Reading Published Statistics

Seven Critical Components of a Statistical Report

The list below is modified from a list on page 16 of Seeing Through Statistics, 2nd ed. by Jessica Utts. It enumerates seven critical things to look for when reading a report (and seven things to include if you are writing a report). The level of detail will vary depending on the audience. Much of this information might be missing in a news report, but it should be present in a good scientific paper and in the better news reports.

Source of funding (Why was the research done? Who paid for it?)

Knowing if the author’s had a stake in a particular outcome can be important information. Many scientific journals now require conflict of interest declarations.
Researcher contact (How did researchers interact with subjects?)

This is most important for studies with human subjects, but could apply to animal studies as well.
Individuals studied and how they were selected

Typically there is an implicit or explicit claim that the results of the study generalize more boradly. Knowing if that claim is warranted and to what population is a key to knowing what the study really says. Look for ways that the cases in the study might be different from the population the authors want to know about.
Measurements made (questions asked)

Good public opinion surveys will tell you exactly how they phrased their question.
Good scientific articles will have a methods section that explains exactly how measurements were made. (If you are not familiar with the area, the description description might be a bit hard to follow, but it should be clear to anyone working in that area.)

Summary reports are often very vague about this. They might refer to “size”, for example, without saying whether they are measuring height or weight or volume or soemthing else.
Setting in which the data were collected

Were the data collected in a highly controlled laboratory environment or were they collected “in the wild”? Experiment or observational study?
Extraneous differences and other explanations

Many studies purport to show that two or more things are different in some way. But it is possible that the cause of the difference is something other than the explanatory variable. This is especially true of observational studies, but it can effect experiments as well. Often studies will include a section showing all the ways their treatment groups do not differ as a way to address this issue.

But no study can include everything, and you want to be sure that there isn’t some obvious unconsidered difference that could explain the results.
Magnitude of claimed effect

“Statistical significance” simply means that some p-value is below a specified threshold. But that doesn’t mean that the result is important or meaninful. A good report will include a measure of the effect size. Many researchers prefer to use confidence intervals rather than (or in addition to) p-values for this reason.

Sometimes modifiers are used: “highly significant”, “marginally significant”, etc. Some authors also use “suggestive” for p-values that are just a bit larger than their cut-off (usually 0.05, but sometimes not).

The following questions are different and may have different answers:
- Can I discern that two things are different (on average)? [statistical significance]
- Is the difference large enough to matter? [magnitude of effect]

Figuring out the Statistical Methods

Scientific papers are often very terse in the description of the statistical methods that they use. And they may use methods that are unfamiliar to you. But here are some things you can look for.

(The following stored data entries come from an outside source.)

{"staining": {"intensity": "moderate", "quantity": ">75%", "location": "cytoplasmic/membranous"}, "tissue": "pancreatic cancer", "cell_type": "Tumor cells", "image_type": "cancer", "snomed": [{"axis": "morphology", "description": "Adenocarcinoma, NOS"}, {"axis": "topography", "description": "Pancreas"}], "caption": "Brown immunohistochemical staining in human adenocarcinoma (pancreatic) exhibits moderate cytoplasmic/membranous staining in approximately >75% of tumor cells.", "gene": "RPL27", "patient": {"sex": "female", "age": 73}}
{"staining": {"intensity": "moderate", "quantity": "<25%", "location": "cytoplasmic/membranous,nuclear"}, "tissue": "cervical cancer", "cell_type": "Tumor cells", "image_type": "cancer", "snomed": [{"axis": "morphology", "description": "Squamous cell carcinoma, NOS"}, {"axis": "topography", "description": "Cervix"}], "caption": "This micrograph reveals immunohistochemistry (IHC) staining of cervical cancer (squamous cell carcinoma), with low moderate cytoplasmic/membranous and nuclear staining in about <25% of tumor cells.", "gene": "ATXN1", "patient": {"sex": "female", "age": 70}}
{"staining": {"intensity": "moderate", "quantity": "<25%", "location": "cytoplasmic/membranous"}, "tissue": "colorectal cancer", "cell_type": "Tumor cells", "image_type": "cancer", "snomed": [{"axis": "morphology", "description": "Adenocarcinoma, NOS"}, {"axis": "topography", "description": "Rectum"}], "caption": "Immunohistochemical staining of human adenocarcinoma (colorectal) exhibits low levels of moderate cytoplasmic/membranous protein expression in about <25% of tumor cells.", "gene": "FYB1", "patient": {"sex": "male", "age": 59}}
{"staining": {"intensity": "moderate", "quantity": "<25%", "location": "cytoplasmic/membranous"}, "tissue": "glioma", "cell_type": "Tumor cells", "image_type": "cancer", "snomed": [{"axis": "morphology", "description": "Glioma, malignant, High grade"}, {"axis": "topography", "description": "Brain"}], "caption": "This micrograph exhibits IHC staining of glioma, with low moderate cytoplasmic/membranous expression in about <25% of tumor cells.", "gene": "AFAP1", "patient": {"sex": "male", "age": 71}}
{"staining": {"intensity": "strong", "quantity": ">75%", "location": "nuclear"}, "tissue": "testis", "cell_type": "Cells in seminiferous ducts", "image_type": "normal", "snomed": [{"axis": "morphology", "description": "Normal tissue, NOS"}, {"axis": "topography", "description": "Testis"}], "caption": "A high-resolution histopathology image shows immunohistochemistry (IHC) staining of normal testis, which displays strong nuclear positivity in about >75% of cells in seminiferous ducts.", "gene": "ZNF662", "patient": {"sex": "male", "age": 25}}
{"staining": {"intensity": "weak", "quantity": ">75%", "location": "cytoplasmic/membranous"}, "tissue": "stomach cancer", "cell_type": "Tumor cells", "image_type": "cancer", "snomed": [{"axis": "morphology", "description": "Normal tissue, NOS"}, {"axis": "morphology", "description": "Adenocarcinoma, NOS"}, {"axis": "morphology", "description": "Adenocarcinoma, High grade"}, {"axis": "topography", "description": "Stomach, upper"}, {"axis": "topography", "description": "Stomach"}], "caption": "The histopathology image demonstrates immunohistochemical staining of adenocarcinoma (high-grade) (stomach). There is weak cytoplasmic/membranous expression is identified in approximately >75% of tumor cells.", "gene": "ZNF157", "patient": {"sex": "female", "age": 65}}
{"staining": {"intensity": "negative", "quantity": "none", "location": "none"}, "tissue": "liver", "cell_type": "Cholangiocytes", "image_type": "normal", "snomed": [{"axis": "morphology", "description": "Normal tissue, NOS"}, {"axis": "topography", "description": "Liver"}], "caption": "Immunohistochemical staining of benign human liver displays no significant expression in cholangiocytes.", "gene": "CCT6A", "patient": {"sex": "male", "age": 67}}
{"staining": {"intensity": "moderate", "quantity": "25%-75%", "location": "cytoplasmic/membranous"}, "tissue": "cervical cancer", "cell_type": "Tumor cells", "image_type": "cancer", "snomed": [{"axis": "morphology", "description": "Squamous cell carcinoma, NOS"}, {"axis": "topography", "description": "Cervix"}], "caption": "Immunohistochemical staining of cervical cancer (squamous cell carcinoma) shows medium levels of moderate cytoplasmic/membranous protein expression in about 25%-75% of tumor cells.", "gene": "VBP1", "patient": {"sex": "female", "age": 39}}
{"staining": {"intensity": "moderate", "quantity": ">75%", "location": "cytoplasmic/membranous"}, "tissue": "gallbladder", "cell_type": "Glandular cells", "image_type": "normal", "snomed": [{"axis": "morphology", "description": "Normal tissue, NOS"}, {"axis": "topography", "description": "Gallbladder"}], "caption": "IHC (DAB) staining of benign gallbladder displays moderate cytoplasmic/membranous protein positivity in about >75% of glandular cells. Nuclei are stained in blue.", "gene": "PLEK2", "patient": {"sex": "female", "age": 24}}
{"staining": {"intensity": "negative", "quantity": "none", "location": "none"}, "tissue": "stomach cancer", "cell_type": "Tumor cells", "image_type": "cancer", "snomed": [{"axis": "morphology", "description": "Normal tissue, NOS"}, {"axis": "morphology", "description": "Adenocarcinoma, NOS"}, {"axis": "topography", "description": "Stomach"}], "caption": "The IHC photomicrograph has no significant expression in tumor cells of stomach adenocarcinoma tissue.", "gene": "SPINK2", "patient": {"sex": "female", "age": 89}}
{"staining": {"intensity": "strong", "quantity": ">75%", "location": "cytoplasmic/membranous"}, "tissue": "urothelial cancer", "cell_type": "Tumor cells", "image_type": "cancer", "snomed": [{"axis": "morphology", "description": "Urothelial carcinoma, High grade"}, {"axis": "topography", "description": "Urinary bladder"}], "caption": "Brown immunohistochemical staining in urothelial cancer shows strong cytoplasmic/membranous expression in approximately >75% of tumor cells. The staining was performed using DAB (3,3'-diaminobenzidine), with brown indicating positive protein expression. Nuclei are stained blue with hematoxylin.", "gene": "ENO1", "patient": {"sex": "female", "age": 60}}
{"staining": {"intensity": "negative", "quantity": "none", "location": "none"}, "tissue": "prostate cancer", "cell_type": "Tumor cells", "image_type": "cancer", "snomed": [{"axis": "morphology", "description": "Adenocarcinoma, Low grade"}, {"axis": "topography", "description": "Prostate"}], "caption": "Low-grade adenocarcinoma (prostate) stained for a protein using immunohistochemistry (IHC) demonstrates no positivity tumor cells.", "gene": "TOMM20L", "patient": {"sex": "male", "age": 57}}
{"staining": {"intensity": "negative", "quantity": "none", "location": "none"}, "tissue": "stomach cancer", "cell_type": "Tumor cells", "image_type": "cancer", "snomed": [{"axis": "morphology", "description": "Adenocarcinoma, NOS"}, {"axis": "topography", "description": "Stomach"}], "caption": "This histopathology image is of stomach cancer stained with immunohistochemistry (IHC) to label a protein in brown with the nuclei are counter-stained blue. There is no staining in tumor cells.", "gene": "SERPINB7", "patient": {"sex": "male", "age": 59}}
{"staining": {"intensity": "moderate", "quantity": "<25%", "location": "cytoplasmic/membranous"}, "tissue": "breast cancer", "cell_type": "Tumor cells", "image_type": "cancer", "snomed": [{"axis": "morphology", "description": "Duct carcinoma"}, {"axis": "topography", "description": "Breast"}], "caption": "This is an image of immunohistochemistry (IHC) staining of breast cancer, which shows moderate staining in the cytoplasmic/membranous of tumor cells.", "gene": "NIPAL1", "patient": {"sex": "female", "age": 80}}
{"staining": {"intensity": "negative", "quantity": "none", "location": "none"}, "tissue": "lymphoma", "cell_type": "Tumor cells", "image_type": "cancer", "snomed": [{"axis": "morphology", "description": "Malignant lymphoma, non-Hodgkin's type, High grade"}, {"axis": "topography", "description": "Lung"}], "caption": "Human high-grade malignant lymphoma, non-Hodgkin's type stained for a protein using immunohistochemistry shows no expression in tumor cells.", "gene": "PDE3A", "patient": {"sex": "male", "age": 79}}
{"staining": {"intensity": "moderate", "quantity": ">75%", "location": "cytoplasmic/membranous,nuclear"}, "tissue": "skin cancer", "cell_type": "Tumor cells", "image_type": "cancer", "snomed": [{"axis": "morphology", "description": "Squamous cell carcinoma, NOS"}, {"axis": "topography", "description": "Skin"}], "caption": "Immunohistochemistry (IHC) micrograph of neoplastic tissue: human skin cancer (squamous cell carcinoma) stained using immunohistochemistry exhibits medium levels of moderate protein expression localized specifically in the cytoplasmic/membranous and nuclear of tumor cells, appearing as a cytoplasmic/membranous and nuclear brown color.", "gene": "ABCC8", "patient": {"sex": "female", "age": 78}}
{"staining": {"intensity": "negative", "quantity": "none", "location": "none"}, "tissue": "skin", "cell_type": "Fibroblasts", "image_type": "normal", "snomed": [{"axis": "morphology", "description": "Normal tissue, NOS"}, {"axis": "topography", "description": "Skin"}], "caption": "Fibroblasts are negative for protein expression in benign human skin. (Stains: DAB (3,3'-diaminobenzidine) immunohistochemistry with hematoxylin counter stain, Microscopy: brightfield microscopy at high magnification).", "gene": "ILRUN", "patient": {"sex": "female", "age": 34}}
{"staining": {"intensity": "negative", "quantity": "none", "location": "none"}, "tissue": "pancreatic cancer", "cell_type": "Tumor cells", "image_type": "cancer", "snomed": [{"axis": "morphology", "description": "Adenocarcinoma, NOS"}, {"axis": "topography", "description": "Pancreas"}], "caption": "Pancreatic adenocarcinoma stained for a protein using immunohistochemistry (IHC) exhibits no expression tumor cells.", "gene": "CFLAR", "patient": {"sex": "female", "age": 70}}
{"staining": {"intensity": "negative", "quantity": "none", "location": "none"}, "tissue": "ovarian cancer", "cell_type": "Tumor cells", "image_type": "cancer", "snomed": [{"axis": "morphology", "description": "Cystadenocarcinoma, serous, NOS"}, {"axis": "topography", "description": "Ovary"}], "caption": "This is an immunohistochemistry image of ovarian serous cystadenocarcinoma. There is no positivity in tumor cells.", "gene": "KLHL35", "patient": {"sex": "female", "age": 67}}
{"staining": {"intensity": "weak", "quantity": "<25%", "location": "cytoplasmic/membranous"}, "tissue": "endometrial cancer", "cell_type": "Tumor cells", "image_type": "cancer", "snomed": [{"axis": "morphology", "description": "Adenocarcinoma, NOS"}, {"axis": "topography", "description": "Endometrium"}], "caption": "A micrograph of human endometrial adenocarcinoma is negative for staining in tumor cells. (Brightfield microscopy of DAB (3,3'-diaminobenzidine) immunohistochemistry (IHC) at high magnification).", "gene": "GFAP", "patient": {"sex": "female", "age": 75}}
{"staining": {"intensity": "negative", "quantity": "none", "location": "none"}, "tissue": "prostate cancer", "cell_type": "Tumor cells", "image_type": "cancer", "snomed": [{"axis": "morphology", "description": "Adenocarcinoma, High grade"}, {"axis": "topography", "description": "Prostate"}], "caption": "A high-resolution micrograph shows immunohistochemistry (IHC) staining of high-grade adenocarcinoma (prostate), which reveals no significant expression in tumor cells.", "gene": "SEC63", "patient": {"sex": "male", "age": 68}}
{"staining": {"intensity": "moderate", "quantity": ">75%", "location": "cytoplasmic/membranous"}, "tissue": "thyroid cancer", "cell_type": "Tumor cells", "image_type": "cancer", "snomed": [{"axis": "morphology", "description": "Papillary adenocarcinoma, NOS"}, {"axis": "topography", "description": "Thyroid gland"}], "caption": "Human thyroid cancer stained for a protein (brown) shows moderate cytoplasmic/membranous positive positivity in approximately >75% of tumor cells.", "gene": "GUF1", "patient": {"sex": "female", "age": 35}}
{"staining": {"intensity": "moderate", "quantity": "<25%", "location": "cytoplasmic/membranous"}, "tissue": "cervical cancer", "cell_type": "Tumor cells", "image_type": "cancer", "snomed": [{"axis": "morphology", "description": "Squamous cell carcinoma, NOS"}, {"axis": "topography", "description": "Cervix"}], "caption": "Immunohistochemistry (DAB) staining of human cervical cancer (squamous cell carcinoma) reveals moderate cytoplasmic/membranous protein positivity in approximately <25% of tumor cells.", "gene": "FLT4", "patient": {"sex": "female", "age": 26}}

P-values (often just labeled p, or perhaps just roughly indicated by some sort of symbol reflecting the size of the p-value) indicate that a hypothesis test was done.
- If the test statistic is included the letter used (\(z\), \(t\), \(X^2\), \(F\), etc.) can be a clue to the type of test that was done.
- Tests are often named after people. If you see “we used so-and-so’s test”, you can usually do an internet search to find out what that test is. Wikipedia is pretty good for this sort of thing.
- Watch for degrees of freedom. Degrees of freedom occur in many tests. We’ve seen this in Chi-squared, ANOVA, and regression. If you think you know what method is being used, check to see if the degrees of freedom match what you are thinking.
- For randomization tests, you are likely to see words like “randomization” or “Monte Carlo” (in reference to the casinos there).
Confidence intervals may be expressed in interval notation

\[(a, b)\] or in plus-minus notation \[\mbox{estimate} \pm \mbox{margin of error}\]
- But be careful, sometimes plus-minus notation is used for estimate \(\pm\) standard error or estimate \(\pm\) standard deviation. Always check to be sure you know which way \(\pm\) is being used.
- Some types of intervals cannot be expressed as estimate \(\pm\) margin of error, especially if the underlying distribution is not symmetric.
Identify the explanatory and response variables and whether they are categorical or quantitative. That will often narrow down the options considerably.
Many (most?) scientific papers include more than a single explanatory variable.
- We haven’t covered these methods. (Take Stat 245 to learn about them!) But you can often extrapolate from what you know to have a pretty good sense for what is going on.
- Some variables may be included not because the researchers are interested in them directly but because they know those variables impact the response and they want to know whether some other variable also affects the response. Such variables are sometimes called covariates. You will also sometimes see the language “after controlling for \(x\)” or “after adjusting for \(x\)”. That usually means that \(x\) was a covariate that needed to be included in the study to more appropriately understand the effect of the explanatory variable of interest.

Some Practice

Let’s try reading some articles/reports. Keep the things above in mind as you answer the questions below.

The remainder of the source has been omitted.